▶ DATASET RECORDS
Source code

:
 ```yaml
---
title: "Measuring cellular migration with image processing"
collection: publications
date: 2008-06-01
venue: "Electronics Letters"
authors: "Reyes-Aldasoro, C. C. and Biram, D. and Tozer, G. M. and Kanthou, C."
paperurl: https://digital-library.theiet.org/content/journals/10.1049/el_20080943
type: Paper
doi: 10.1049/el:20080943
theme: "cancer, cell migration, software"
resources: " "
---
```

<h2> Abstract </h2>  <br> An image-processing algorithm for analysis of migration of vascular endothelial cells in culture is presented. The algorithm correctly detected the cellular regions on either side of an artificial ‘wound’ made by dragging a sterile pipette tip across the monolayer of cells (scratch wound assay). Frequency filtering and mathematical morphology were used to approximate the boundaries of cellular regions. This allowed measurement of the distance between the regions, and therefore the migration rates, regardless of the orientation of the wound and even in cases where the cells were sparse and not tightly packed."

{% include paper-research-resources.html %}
==
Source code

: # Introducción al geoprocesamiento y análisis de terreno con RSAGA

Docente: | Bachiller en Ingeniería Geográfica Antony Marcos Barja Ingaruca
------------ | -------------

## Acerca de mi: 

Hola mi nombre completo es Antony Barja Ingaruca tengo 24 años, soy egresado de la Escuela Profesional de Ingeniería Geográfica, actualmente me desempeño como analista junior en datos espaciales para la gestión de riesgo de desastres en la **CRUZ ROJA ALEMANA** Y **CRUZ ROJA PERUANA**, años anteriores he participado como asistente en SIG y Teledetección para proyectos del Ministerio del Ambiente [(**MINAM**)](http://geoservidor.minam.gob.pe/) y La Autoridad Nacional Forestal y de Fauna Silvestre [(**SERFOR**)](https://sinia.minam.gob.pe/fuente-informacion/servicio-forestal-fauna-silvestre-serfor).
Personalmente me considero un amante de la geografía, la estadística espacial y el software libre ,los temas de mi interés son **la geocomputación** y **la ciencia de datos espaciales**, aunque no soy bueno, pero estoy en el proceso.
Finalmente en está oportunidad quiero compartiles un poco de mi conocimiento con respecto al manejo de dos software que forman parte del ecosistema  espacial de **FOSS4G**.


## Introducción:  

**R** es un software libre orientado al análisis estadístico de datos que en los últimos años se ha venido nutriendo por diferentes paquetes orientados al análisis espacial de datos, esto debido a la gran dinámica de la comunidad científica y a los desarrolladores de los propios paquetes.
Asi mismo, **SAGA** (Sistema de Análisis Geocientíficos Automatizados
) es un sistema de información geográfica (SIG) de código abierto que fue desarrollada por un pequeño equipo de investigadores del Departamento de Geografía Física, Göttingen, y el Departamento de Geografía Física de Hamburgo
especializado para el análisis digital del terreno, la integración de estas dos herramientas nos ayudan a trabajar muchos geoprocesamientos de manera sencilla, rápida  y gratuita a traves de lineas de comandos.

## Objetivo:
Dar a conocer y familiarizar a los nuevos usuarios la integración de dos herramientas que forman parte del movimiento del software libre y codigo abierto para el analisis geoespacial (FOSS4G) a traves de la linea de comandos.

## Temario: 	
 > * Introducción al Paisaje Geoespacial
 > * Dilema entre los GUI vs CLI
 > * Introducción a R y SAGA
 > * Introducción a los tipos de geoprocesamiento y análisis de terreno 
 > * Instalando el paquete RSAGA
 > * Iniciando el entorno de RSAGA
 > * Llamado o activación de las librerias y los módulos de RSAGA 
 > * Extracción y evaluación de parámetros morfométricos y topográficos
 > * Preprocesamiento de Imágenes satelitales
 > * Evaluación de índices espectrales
---
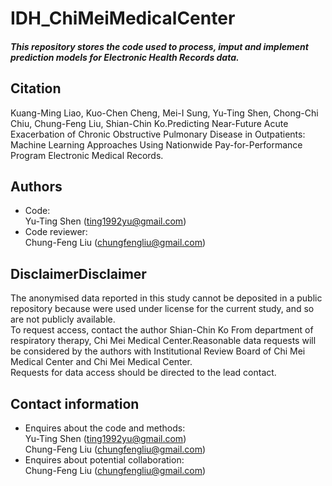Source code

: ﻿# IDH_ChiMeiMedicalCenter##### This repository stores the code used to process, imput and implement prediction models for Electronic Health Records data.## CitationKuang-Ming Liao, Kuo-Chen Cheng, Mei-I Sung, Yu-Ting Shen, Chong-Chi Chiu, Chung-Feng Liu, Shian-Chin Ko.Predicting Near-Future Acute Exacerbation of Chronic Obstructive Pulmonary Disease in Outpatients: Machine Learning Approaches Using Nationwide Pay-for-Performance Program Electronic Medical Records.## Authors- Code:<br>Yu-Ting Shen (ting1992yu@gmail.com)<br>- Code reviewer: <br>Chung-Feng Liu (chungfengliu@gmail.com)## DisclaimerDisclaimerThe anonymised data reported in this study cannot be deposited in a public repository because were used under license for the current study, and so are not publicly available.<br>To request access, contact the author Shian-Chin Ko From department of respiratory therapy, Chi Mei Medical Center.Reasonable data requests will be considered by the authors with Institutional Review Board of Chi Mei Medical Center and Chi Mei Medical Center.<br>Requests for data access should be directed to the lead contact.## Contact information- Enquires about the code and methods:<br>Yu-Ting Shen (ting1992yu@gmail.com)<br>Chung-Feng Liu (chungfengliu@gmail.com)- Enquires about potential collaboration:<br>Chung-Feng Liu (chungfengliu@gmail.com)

▶ WHAT NEEDS TO BE DONE
Go through the material and copy each line that contains "traves".

▶ ANSWER TO THE PROBLEM
especializado para el análisis digital del terreno, la integración de estas dos herramientas nos ayudan a trabajar muchos geoprocesamientos de manera sencilla, rápida  y gratuita a traves de lineas de comandos.
Dar a conocer y familiarizar a los nuevos usuarios la integración de dos herramientas que forman parte del movimiento del software libre y codigo abierto para el analisis geoespacial (FOSS4G) a traves de la linea de comandos.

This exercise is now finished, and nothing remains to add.